On your master node, install rio
by running the following commands:
# curl -sfL https://get.rio.io | sh -
# rio install
To make sure the Rio service mesh pods are up and running, run:
# kubectl get po -n rio-system
Run the following to use your own domain name instead of example.onrio.io
:
rio domain register www.example.com default/route1
Troubleshooting
- Make sure the required ports are open in your firewall
- Check the k3s and Rio issue trackers to see if you’ve encountered a bug (at the time of writing, there is a bug in Rio that may prevent it from properly installing)
Last Words
That should do it! 😀 You should have a k3s
cluster running with a Rio supplied service mesh.
If you plan on use this cluster for anything serious, you should continue by configuring firewalls and taking other measures to make sure your cluster is secure.

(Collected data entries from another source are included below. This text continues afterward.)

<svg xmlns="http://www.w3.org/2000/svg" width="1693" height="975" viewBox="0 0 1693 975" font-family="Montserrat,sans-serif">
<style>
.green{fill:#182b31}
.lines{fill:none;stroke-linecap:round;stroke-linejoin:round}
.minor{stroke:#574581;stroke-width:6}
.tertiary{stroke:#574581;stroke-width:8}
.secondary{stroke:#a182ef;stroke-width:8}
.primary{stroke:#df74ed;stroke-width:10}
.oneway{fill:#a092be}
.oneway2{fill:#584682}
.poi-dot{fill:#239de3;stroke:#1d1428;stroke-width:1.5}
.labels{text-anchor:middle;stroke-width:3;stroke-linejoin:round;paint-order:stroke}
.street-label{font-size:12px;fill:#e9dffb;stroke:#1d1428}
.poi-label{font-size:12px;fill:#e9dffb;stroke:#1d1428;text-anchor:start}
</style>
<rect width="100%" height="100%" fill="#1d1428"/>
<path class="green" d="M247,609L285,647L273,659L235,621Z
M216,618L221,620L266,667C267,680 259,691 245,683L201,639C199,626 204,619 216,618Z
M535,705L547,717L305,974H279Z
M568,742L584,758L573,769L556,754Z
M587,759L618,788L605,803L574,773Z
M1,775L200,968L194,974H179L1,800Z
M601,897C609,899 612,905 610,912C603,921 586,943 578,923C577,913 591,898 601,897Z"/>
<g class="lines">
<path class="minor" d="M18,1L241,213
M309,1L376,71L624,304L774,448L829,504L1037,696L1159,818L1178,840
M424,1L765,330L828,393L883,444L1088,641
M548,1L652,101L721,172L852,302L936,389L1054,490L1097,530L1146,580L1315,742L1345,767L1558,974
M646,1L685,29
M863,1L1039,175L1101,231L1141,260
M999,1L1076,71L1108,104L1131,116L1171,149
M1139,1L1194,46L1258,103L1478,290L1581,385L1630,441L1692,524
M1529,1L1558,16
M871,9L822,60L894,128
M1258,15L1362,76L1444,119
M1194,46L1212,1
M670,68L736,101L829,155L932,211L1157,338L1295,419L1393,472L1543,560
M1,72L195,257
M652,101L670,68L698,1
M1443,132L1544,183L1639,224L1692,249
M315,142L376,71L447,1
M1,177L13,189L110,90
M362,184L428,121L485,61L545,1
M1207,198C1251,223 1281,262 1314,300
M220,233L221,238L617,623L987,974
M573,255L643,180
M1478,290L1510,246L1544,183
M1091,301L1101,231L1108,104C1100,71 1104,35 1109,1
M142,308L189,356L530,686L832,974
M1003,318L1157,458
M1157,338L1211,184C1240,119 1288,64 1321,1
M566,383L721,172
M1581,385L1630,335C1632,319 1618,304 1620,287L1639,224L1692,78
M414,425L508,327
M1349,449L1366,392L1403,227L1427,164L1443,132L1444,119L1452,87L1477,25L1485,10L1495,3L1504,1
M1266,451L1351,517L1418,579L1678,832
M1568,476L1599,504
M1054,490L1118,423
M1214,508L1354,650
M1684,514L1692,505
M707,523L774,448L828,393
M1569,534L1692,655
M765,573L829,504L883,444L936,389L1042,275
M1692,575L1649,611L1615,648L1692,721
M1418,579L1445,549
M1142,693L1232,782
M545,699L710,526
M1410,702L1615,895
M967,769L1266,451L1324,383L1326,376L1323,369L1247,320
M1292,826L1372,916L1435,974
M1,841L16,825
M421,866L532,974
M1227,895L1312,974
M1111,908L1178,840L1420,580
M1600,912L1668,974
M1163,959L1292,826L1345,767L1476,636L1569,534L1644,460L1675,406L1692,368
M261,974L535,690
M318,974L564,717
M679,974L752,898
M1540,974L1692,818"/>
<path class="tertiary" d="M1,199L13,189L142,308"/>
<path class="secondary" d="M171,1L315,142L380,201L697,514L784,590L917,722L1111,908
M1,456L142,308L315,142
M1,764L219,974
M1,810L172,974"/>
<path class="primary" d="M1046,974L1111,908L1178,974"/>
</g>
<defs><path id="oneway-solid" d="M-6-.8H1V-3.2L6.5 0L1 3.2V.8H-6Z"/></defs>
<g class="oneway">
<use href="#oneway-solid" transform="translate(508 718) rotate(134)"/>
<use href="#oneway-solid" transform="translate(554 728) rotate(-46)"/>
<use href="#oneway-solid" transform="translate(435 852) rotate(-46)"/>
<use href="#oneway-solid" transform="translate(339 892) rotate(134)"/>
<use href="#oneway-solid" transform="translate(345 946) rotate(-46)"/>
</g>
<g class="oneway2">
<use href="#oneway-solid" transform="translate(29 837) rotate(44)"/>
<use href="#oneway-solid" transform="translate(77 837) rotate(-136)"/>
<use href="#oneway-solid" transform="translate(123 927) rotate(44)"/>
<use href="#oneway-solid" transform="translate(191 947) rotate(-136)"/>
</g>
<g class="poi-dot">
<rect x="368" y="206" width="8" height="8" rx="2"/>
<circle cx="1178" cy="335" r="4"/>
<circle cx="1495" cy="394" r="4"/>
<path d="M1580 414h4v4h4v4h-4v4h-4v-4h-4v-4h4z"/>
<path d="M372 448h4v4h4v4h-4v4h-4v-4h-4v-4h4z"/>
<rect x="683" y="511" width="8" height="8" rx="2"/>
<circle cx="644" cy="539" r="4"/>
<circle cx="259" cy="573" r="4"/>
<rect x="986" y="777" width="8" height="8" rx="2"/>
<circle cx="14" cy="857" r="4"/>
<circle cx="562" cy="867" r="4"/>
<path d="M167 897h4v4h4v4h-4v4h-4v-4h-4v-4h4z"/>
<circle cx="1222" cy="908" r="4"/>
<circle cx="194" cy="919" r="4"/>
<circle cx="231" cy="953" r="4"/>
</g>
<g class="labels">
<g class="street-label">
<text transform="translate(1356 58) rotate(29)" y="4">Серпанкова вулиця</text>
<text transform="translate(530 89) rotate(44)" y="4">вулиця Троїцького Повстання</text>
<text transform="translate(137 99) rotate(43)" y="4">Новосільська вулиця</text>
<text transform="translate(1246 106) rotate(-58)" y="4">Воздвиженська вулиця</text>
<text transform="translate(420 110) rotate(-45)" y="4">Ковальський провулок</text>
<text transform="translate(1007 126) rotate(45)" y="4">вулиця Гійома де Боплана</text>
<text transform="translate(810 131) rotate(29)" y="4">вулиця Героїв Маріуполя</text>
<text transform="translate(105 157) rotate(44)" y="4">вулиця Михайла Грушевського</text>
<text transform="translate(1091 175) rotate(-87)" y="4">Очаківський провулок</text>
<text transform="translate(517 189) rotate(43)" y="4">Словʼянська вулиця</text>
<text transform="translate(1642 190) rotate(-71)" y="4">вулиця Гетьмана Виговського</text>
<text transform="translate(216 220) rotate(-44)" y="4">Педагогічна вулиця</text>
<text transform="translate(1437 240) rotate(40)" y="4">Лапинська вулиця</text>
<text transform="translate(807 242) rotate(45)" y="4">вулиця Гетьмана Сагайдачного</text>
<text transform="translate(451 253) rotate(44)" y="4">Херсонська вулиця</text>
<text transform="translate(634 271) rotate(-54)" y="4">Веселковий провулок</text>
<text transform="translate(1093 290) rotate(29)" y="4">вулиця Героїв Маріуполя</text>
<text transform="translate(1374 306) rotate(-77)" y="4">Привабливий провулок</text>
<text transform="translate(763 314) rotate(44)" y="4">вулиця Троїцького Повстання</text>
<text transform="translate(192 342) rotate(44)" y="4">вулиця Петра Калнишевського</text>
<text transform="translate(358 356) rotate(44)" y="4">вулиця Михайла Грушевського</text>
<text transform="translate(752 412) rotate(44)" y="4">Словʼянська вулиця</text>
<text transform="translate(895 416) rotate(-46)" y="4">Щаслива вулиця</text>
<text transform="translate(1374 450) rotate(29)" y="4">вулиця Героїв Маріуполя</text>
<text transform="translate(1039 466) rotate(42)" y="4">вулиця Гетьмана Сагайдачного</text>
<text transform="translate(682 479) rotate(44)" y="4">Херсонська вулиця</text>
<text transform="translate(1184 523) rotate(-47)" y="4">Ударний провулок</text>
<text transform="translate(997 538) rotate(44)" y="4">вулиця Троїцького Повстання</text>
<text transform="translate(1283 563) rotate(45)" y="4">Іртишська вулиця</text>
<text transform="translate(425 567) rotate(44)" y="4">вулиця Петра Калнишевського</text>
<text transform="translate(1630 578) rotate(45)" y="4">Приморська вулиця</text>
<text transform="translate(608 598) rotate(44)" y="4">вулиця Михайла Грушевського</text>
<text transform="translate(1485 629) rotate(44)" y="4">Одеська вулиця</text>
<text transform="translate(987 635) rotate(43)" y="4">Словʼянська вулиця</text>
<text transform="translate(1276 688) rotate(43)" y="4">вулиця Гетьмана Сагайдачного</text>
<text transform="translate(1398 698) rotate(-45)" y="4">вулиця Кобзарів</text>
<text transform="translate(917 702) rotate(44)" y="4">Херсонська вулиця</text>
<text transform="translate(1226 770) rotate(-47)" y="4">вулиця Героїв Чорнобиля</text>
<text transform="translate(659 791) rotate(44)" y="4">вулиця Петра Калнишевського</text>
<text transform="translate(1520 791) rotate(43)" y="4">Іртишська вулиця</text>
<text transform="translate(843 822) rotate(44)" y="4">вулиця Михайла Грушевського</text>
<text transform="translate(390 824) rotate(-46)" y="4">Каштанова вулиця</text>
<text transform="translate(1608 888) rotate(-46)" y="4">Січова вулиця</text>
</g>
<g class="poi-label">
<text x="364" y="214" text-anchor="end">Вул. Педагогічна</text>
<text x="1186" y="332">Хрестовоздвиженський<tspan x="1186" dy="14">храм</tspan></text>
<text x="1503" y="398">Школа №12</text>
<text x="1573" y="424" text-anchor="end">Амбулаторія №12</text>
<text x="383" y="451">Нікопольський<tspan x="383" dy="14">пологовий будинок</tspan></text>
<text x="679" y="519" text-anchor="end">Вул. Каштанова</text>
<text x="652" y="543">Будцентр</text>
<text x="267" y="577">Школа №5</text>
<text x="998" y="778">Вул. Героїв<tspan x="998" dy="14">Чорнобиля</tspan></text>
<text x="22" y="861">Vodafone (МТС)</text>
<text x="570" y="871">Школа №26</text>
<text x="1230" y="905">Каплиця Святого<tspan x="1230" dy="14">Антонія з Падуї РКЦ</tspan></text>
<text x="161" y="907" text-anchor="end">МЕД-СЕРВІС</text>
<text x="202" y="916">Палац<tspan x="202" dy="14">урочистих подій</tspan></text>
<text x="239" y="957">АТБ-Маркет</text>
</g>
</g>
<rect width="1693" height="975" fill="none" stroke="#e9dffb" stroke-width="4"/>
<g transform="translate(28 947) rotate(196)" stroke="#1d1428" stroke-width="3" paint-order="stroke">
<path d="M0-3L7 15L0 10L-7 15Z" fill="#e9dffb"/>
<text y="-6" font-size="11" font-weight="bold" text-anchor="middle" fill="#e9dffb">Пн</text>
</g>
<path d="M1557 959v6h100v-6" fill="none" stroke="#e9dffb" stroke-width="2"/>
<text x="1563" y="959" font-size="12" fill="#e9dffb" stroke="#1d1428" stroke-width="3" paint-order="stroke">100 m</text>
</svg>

To learn more about Kubernetes, check out the Kubernetes documentation, the k3s documentation, and maybe read a few books:
- Kubernetes: Up and Running: Dive into the Future of Infrastructure
- Cloud Native DevOps with Kubernetes: Building, Deploying, and Scaling Modern Applications in the Cloud
- The Kubernetes Book
Audible has a number of books on Kubernetes. If you sign up using this link you’ll get 30 days for free!
Hope you learned something reading through this tutorial! 😊 In future tutorials we’ll configure a k3s
cluster with High Availability (HA) features.